According to Tufts, an Evangelical Christian group is being discriminatory by expecting its leaders to adhere to beliefs held by . . . Evangelical Christians. Ironically, Tufts Community Union Judiciary seems completely unaware that they themselves are discriminating against a student group for doing the exact same thing they are claiming the TCF is doing: Refusing to allow people to participate if they hold views that differ from the group. (I guess logical consistency and critical thinking are not taught at Tufts.)

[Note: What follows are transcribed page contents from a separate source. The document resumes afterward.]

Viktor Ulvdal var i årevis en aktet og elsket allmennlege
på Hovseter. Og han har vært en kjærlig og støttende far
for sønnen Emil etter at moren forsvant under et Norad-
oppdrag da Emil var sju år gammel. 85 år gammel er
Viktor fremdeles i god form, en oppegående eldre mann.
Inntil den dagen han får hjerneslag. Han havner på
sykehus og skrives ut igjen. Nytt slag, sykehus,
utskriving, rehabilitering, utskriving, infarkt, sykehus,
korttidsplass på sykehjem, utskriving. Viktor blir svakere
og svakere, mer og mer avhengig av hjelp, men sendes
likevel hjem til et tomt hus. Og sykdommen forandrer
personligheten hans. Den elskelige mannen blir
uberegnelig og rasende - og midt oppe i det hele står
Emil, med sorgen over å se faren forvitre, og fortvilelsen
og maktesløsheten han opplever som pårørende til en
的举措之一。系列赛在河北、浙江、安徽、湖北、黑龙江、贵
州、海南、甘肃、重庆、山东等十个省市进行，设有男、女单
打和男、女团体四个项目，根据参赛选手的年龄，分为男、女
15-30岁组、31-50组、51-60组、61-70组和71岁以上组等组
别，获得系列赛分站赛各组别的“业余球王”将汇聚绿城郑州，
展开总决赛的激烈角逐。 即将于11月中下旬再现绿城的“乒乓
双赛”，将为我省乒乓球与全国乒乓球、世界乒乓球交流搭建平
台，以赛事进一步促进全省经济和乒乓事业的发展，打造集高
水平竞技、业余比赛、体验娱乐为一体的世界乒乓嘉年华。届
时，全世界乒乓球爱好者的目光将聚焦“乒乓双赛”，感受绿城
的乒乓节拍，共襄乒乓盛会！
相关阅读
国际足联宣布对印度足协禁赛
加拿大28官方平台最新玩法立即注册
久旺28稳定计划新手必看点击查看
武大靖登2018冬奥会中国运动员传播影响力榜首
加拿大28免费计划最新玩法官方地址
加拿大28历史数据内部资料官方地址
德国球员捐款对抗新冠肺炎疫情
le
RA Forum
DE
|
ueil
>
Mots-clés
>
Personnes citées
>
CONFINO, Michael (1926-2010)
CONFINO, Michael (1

But that’s the New Tolerance for you: You either agree with the liberal, secularist worldview or you’ll be run out of the public square.

(Via: The Weekly Standard)

Joe Carter

Joe Carter is a Senior Editor at the Acton Institute. Joe also serves as an editor at the The Gospel Coalition, a communications specialist for the Ethics and Religious Liberty Commission of the Southern Baptist Convention, and as an adjunct professor of journalism at Patrick Henry College. He is the editor of the NIV Lifehacks Bible and co-author of How to Argue like Jesus: Learning Persuasion from History's Greatest Communicator (Crossway).